Sam Greenfield: There's another part of this. And the other part that we don't talk about because it's been such a constant is the fanaticism. If the fanaticism, how does the fanaticism become quelled? How does the fact that  Gaza is now going to be in the hands of the Palestinians and part of the celebration is burning an Israeli flag, and Hamas announcing that they are not going to stop or lessen their terrorist activities. Given that, what kind of hope is there for a long-range future?

Grant Smith: Well, that  fanaticism , we believe is going to die down, because it is driven by the occupation...
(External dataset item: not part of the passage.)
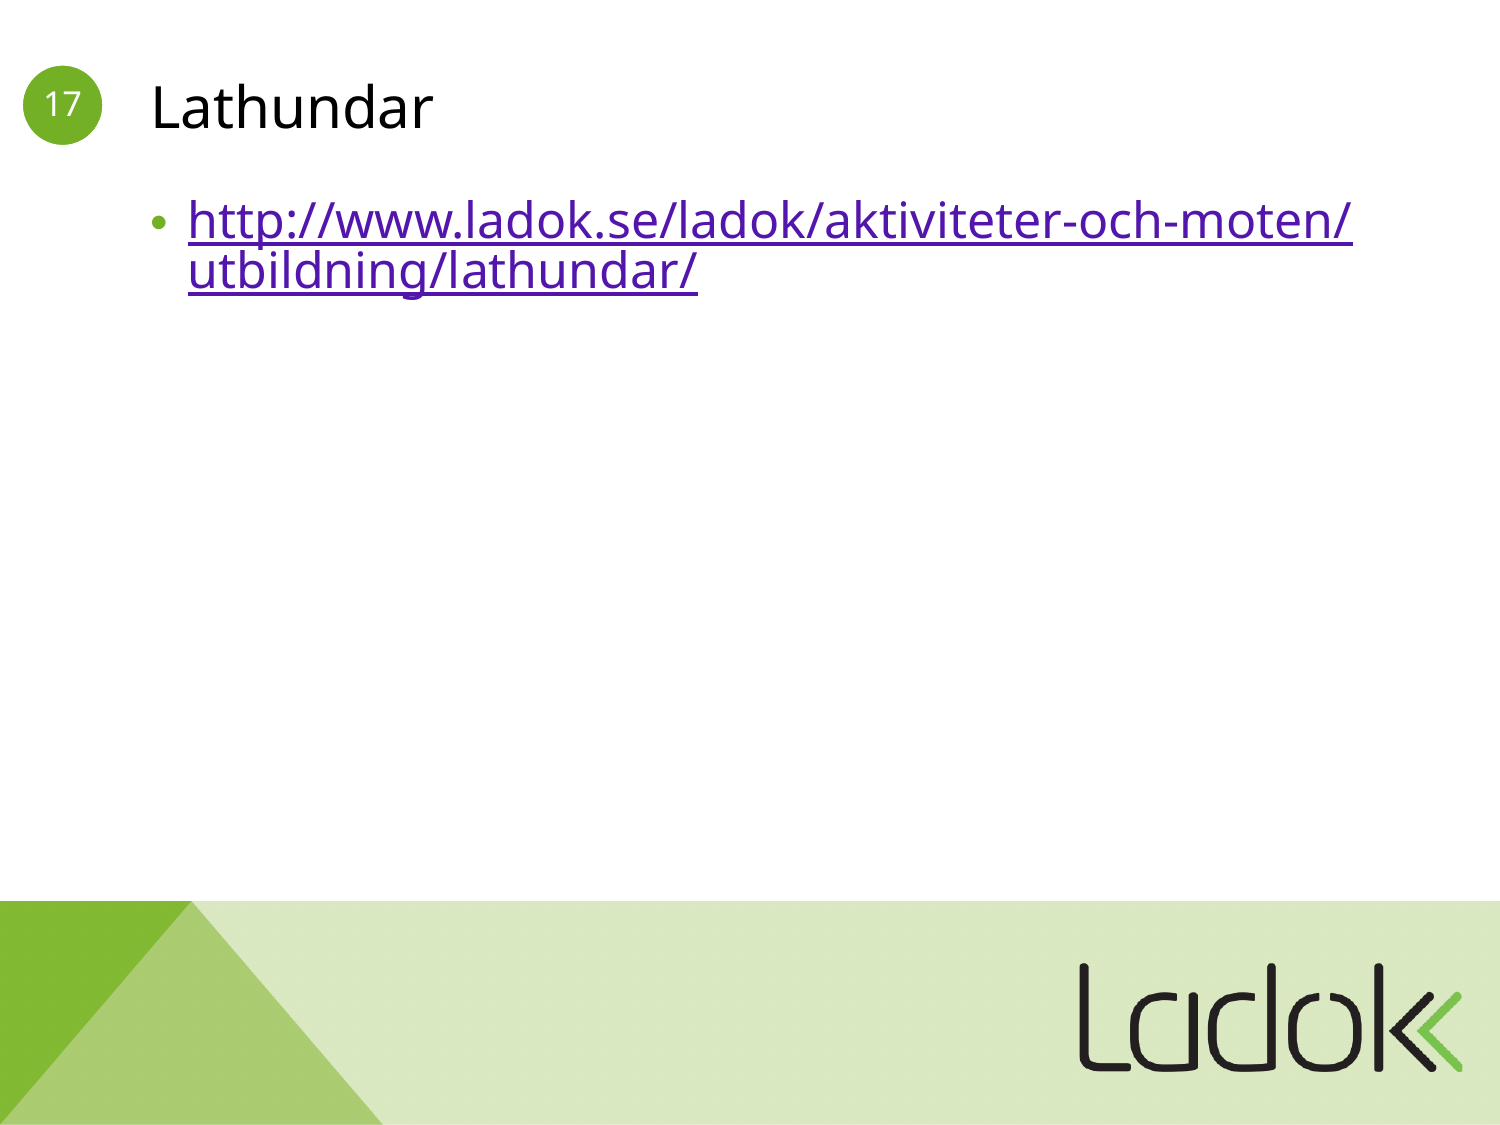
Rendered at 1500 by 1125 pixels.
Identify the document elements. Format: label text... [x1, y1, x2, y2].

Armstrong Williams: Oh really?

Grant Smith: Really, if you believe that type of fanaticism will continue even after incremental transfers of territory, which again are the biggest driver of their terrorist activities, will continue, it won't. Because it will be it will be completely debased it will be undercut, because of the fact that they have actually, not succeeded via terrorism, but succeeded in dampening and quelling some of the motivations for an occupied people to strike back with the only thing that they have.

Armstrong Williams: Do you agree, Sam Greenfield, that once the Israelis leave the land, the Israelis once had, that it will fall to the level of the other land that Palestinians own?

Sam Greenfield: In what regard?

Armstrong Williams: Economic.

Grant Smith: We need to look at whether or not the Palestinians will   be allowed to actually access any of the resources that they'll need for economic development. One of the great success stories is the installation of a Coca-Cola bottling plant so that there could actually be jobs and distribution of our signature product here in the United States and actually have a little bit of wealth development. But if the private sector can't get in, can't put in infrastructure, if the Palestinians can't tap any international capital, they're certainly not going to get $60 billion in off-the-books money, but if they can't even get $10 or $20 [billion] per year, on a regular basis for economic development, if they're essentially put in a cage of discontiguous parcels, well maybe it will descend into chaos, but it'll have a reason for it descending into chaos. If there is no capital flow into the region, it has a bleak future.

Sam Greenfield: Listen, we want to thank you for your time, Grant. Grant Smith, research director, Institute for Research: Middle Eastern Policy talking about the Gaza pullout, thank you very much.

Grant Smith: Alright, thank you for having me.

Armstrong Williams: And I must say, there is some merit to some of the things that you were saying. Some of them, I even have to admit, that I didn't first admit.